Halford plays fast and hard. He darts and dodges, gets in the key and finishes. He can lead or trigger the fast break and when called upon to finish, he can deliver on cue. Halford comes in relief or he runs off the bench because of a specific matchup. Whatever it takes, nobody can say he hasn't been prepared when Rose gives him the nod.

“I’m just trying to get myself open for my teammates when they're driving in there and kicking it,” he said. “Just trying to knock it down when the opportunity presents itself. That's just the name of the game for all of our guys. When your number's called, you just have to get in there and make a difference. I was trying to do the best that I can.”

Halford has scored in double figures in five straight games and eight of the last nine. He had a season high against Pacific last Saturday, matching his season high for the third time this season. A year ago he had 28 points against San Diego.

In the last 14 games, Halford has averaged 21 minutes. This has not been journeyman time but veteran time. With fellow senior Anson Winder nursing a groin muscle pull, Halford has averaged 25 minutes the last five games. Again, not a bone tossed his way but a real, substantial role.

For the season, Halford averages 8.0 points, 1.7 rebounds and 2.6 assists a game. He is shooting 46 percent from the field, 44 percent from beyond the arc, and 86 percent from the line.

BYU’s fast-paced offense depends on 3-point shooting in transition and it’s led to the Cougars leading the nation in scoring most of this season. Halford can comfortably say he’s got that. He can pull up and fire away from a dead run and he buries his share of bombs.
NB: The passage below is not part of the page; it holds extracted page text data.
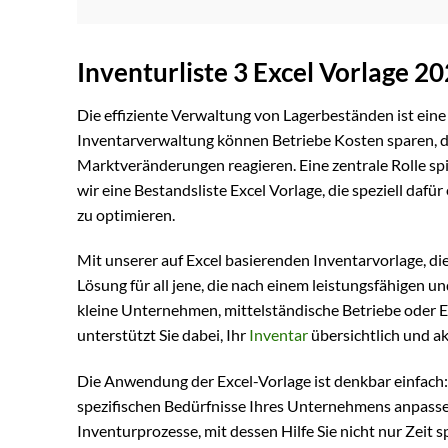
Inventurliste 3 Excel Vorlage 2
Die effiziente Verwaltung von Lagerbeständen ist ein
Inventarverwaltung können Betriebe Kosten sparen, d
Marktveränderungen reagieren. Eine zentrale Rolle spie
wir eine Bestandsliste Excel Vorlage, die speziell da
zu optimieren.
Mit unserer auf Excel basierenden Inventarvorlage, di
Lösung für all jene, die nach einem leistungsfähigen un
kleine Unternehmen, mittelständische Betriebe oder Ei
unterstützt Sie dabei, Ihr
Inventar
übersichtlich und ak
Die Anwendung der Excel-Vorlage ist denkbar einfach: 
spezifischen Bedürfnisse Ihres Unternehmens anpassen
Inventurprozesse, mit dessen Hilfe Sie nicht nur Zei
More than a year ago Rose called on Halford to play shooting guard alongside Collinsworth after the first four-game losing streak in his coaching career. To do so, he benched starter Matt Carlino.

It was a gamble. Carlino ended up leaving for Marquette after the season.

Halford will be a missed commodity by BYU basketball, not only for his hustle and skills, but his attitude.

In a lot of ways, teams win because of attitude a lot more times than they do because of collective skill.

It’s called chemistry.

Halford covers most of the periodic table for the Cougars.